Quoted passage:
I’ve been fighting with WordPress 2.7’s xmlrpc.php file for a few days now, and I’ve made 2 modifications that may be useful to you.
If you’re writing new posts via metaWeblog.newPost and the angle brackets from your HTML formatting are being stripped out (as described in this official WordPress bug report) and you’d rather not rebuild PHP on your server (who does?), open up xmlrpc.php and replace:
$post_content = apply_filters( 'content_save_pre', $content_struct['description'] );
with
$post_content = apply_filters( 'content_save_pre', $content_struct['description'] );
$post_content = str_replace('lt;', '< ', $post_content);
$post_content = str_replace('gt;', '>', $post_content);
This should replace the stripped angle brackets with actual, functioning angle brackets.
Secondly, if you’re having trouble uploading files via metaWeblog.newMediaObject, try this fix (big thanks to Keith Garner). In xmlrpc.php replace:
$bits = $data['bits'];
with
$bits = $data['bits'];
$bits = base64_decode($bits);
WordPress has given me quite a roller coaster ride these past couple years. While 2.7 is a huge improvement over the last couple releases, if I wasn’t so committed, I’d be looking for something much leaner.
Update 30 Dec 2008
Big thanks to Daniel Jalkut for commenting that the reason I needed $bits = base64_decode($bits);
was probably due to my bits not being properly encoded. Correct he was. So, rather than a bug in WordPress, this is a bug in Applescript (what isn’t) and in Ruby’s XMLRPC/client for failing the Principle of Least Surprise (if the spec says the tag is <base64>, the tag should be <base64> not <string>).

[Multi-view scene reconstruction data]

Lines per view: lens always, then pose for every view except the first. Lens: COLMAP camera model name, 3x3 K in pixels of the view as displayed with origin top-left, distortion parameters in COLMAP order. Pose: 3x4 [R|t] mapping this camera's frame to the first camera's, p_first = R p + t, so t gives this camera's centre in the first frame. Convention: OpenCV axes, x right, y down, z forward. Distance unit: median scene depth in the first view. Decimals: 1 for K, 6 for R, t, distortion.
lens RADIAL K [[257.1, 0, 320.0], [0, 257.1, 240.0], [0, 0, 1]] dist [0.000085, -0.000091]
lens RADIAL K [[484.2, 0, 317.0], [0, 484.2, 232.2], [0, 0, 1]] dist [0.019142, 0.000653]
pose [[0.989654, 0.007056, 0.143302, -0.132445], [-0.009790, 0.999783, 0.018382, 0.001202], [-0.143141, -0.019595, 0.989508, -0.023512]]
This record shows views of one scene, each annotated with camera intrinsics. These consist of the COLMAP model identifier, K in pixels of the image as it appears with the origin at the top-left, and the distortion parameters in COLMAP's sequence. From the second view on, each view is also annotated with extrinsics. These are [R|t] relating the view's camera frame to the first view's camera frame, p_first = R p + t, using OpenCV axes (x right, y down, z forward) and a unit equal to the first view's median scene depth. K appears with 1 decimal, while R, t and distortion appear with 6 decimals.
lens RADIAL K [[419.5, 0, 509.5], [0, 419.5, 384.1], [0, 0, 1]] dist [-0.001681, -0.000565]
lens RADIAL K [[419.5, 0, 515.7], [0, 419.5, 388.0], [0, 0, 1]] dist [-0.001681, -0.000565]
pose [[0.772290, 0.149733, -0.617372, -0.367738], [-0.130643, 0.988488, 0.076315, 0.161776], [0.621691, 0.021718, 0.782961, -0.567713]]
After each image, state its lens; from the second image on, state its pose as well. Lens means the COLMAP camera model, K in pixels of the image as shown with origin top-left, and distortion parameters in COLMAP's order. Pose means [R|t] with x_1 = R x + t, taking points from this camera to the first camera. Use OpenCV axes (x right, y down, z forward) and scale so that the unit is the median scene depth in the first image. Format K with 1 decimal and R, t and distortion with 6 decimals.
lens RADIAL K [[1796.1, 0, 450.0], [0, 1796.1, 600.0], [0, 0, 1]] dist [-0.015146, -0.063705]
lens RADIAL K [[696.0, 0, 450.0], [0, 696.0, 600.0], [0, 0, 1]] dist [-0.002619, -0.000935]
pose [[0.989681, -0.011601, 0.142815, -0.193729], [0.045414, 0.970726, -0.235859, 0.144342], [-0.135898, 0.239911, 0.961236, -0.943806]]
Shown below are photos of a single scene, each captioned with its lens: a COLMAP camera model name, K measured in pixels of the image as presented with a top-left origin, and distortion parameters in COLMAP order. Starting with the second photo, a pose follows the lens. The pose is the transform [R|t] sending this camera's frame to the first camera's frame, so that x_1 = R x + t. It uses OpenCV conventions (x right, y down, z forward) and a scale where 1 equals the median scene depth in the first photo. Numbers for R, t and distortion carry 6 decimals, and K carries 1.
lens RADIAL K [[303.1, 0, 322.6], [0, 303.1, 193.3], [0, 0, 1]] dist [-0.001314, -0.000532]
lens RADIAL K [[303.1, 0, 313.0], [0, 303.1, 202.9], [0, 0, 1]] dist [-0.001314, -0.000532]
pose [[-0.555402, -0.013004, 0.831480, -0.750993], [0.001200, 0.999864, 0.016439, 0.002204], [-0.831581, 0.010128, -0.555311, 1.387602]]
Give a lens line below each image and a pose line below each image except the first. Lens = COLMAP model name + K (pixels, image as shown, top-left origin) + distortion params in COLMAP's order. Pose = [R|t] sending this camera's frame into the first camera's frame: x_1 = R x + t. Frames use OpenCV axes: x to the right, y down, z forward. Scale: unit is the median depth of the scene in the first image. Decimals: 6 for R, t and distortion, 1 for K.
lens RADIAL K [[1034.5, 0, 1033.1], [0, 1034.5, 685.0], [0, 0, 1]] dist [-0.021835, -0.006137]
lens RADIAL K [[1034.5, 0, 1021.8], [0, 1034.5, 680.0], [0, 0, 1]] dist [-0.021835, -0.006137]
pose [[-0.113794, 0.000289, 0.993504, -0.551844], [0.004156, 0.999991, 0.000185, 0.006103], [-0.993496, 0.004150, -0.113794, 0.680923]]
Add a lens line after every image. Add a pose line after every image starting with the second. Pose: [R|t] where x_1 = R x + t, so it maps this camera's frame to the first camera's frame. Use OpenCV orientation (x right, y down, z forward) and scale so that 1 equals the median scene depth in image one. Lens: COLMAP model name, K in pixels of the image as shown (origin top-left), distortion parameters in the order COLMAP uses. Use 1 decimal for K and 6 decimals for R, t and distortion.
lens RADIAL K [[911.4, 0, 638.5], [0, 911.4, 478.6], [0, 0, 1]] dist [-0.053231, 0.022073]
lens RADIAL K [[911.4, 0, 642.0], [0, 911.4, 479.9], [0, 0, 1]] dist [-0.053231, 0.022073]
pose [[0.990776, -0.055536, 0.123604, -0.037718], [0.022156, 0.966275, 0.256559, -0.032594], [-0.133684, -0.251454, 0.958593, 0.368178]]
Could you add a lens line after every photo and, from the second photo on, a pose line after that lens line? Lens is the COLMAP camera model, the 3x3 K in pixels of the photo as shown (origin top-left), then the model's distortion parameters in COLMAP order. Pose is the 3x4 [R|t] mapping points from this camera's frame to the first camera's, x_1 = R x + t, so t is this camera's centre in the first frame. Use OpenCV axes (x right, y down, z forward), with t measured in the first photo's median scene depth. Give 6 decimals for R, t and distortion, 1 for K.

Problems to work on:
[A] Name every PHP function called in the code lines of the WordPress xmlrpc.php post.
[B] Write the next part of the WordPress xmlrpc.php post, starting right after its final sentence.
The tasks make no use of this data.

Answers to the tasks:
[A] apply_filters, str_replace, base64_decode

[B]
To get the <base64> tags in Ruby, you need to encode with XMLRPC::Base64.new(the_file)
not simply Base64.encode(the_file)
The brackets problem is particularly icky since it’s a libxml2 bug. Perhaps if we can reliably detect known bad versions we could attempt to work around the behavior. This require a fair bit of testing to make sure it didn’t break other areas.
Interesting that the metaWeblog.newMediaObject item has been filled as a ticket already. Seems like that should have been caught already.
There’s an email list for those interested in XML-RPC/AtomPUB work in WordPress: http://lists.automattic.com/mailman/listinfo/wp-xmlrpc
Hi Garrick. Your post was brought to my attention by Joseph Scott on the WordPress team, who posted about your proposed base64 patch on the WordPress XMLRPC mailing list.
I suspect that the base64 encoding is not happening automatically in your upload, because you are not enclosing the uploaded bits in a tag.
If you upload the bits like this:
<name>bits</name>
<value><base64>[your base64 bits here]</base64></value>
Then I suspect it will work with existing WordPress releases, no patch required.
Daniel
Daniel, thanks for the comment. I’ve done testing multiple ways – and while MarsEdit did successfully upload. Applescript (with and without an explicit tag didn’t, nor did ruby’s XMLRPC/client, without the patch.
I think there must be some bug in the methods you are trying that fail. You could examine the network traffic to see what the XML cargo looks like in each scenario. If you have an AppleScript example, I’d be happy to try running it and examine the traffic to see what is happening.
Daniel
Was going to follow up on this, but Daniel beat me to it 🙂
On Mac I often use HTTPScoop (http://www.tuffcode.com/) to sniff the network traffic to see what’s actually being sent.
Thanks for the XMLRPC::Base64.new(the_file) tip. Was stuck on the exact same problem.